The researchers needed to unambiguously identify the peaks and to figure out how much bending and stretching modes contributed to each one. To do so, the team decided to simulate the carbon dioxide molecules with different oxygen isotopes on a computer and see if they could recreate the Raman spectra they saw in their experiments.
To the SuperComputer
Using supercomputing resources at EMSL, DOE's Environmental Molecular Sciences Laboratory at PNNL, Glezakou simulated carbon dioxide in supercritical conditions similar to those in the experiment. The molecules were "made" with either oxygen-16, oxygen-18.
They analyzed the motion of the molecules to produce computational spectra that echoed the real spectra. In this way, the team was able to determine the percent of bending and stretching modes expected in each peak.
The results showed that with oxygen-16, the stronger peak at the higher frequency is due mostly to the stretching mode, while the weaker peak at the lower frequency is due mostly to the bending mode.
Oxygen-18, however, told a different story. The results with heavy carbon dioxide showed unequivocally that the light- and heavy-oxygen peaks were not exactly mirror images of each other. Carbon dioxide is mostly a linear molecule, so the bending motion is much less affected than the stretch when the oxygen-16 is replaced by its heavier isotope.

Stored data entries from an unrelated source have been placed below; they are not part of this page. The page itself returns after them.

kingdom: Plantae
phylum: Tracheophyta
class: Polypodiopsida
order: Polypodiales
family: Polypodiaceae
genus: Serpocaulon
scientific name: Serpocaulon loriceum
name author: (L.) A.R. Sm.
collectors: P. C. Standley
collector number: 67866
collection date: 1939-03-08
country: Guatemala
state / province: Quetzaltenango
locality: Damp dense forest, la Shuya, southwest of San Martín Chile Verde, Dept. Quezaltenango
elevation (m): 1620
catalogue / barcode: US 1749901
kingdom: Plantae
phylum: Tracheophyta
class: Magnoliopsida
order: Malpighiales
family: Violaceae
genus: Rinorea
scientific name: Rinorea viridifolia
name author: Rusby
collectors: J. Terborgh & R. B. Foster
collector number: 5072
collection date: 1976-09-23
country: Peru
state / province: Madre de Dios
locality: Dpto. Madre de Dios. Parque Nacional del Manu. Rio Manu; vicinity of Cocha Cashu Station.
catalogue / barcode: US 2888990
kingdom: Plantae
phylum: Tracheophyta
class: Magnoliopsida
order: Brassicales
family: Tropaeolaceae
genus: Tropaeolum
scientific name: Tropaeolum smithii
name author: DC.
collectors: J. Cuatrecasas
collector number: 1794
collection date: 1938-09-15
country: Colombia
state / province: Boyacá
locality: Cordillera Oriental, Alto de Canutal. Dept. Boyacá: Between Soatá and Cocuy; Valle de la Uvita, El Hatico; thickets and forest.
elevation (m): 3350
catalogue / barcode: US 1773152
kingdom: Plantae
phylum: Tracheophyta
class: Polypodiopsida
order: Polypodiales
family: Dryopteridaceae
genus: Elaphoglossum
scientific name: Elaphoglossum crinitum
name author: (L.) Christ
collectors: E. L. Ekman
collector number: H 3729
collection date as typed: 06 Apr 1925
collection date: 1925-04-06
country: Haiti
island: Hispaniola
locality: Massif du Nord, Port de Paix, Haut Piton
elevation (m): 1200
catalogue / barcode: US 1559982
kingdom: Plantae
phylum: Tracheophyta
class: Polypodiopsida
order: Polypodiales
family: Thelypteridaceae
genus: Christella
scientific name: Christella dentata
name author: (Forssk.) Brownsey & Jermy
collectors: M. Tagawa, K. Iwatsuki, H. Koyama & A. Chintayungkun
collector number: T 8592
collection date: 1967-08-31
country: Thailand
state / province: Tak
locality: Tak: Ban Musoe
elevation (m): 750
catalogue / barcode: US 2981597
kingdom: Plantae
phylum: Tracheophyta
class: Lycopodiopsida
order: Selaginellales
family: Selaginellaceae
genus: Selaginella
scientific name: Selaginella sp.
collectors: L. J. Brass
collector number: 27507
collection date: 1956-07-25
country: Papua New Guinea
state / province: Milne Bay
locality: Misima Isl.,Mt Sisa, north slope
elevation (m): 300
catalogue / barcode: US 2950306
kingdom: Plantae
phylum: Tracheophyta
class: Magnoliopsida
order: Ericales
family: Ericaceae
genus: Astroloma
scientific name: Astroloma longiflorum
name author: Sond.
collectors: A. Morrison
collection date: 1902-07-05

As a result, the composition of the peaks does not remain the same.
"The heavier oxygen doesn't just shift the peaks. It changes their identity," said Glezakou. "And the bigger effects are on the stretching, because the peak with the most stretching has the biggest frequency shift."
Windisch added that the experimental results matched the computational ones nicely, in spite of the difficulty. "Our colleague Paul Martin here at PNNL had to build equipment so we could do these experiments at the pressures we needed. Not easy," he said.
Having nailed down the vibrational pedigree of these carbon dioxide molecules, they plan to use these results to understand better other reactions between carbon dioxide and a variety of minerals.